··· DATA PROVIDED

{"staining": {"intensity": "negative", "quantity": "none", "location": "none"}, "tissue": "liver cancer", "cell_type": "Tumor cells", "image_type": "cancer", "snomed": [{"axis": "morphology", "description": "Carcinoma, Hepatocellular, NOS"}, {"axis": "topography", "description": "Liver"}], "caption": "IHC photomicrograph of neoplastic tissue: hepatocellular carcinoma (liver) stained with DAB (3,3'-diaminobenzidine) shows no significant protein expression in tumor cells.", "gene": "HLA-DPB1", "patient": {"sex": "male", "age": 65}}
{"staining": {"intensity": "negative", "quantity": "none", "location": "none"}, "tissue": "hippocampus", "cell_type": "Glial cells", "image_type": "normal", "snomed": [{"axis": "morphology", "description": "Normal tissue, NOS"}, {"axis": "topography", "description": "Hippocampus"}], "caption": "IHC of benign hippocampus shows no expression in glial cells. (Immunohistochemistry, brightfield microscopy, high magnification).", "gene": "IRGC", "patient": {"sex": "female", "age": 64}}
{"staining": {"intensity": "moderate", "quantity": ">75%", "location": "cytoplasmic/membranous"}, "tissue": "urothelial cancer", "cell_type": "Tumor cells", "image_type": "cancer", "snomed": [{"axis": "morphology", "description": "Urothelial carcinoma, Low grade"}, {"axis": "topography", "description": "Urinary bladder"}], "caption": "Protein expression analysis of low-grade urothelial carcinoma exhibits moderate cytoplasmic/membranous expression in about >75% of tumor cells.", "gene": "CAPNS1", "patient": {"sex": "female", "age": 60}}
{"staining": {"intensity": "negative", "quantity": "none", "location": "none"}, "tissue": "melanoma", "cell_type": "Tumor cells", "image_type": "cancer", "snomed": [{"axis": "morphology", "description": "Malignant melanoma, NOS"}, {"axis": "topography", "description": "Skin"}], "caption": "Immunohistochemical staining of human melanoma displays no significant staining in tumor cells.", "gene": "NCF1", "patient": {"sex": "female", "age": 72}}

······

- _TO DO_
Output the full listing above word for word.

- _ANSWER AREA_
{"staining": {"intensity": "negative", "quantity": "none", "location": "none"}, "tissue": "liver cancer", "cell_type": "Tumor cells", "image_type": "cancer", "snomed": [{"axis": "morphology", "description": "Carcinoma, Hepatocellular, NOS"}, {"axis": "topography", "description": "Liver"}], "caption": "IHC photomicrograph of neoplastic tissue: hepatocellular carcinoma (liver) stained with DAB (3,3'-diaminobenzidine) shows no significant protein expression in tumor cells.", "gene": "HLA-DPB1", "patient": {"sex": "male", "age": 65}}
{"staining": {"intensity": "negative", "quantity": "none", "location": "none"}, "tissue": "hippocampus", "cell_type": "Glial cells", "image_type": "normal", "snomed": [{"axis": "morphology", "description": "Normal tissue, NOS"}, {"axis": "topography", "description": "Hippocampus"}], "caption": "IHC of benign hippocampus shows no expression in glial cells. (Immunohistochemistry, brightfield microscopy, high magnification).", "gene": "IRGC", "patient": {"sex": "female", "age": 64}}
{"staining": {"intensity": "moderate", "quantity": ">75%", "location": "cytoplasmic/membranous"}, "tissue": "urothelial cancer", "cell_type": "Tumor cells", "image_type": "cancer", "snomed": [{"axis": "morphology", "description": "Urothelial carcinoma, Low grade"}, {"axis": "topography", "description": "Urinary bladder"}], "caption": "Protein expression analysis of low-grade urothelial carcinoma exhibits moderate cytoplasmic/membranous expression in about >75% of tumor cells.", "gene": "CAPNS1", "patient": {"sex": "female", "age": 60}}
{"staining": {"intensity": "negative", "quantity": "none", "location": "none"}, "tissue": "melanoma", "cell_type": "Tumor cells", "image_type": "cancer", "snomed": [{"axis": "morphology", "description": "Malignant melanoma, NOS"}, {"axis": "topography", "description": "Skin"}], "caption": "Immunohistochemical staining of human melanoma displays no significant staining in tumor cells.", "gene": "NCF1", "patient": {"sex": "female", "age": 72}}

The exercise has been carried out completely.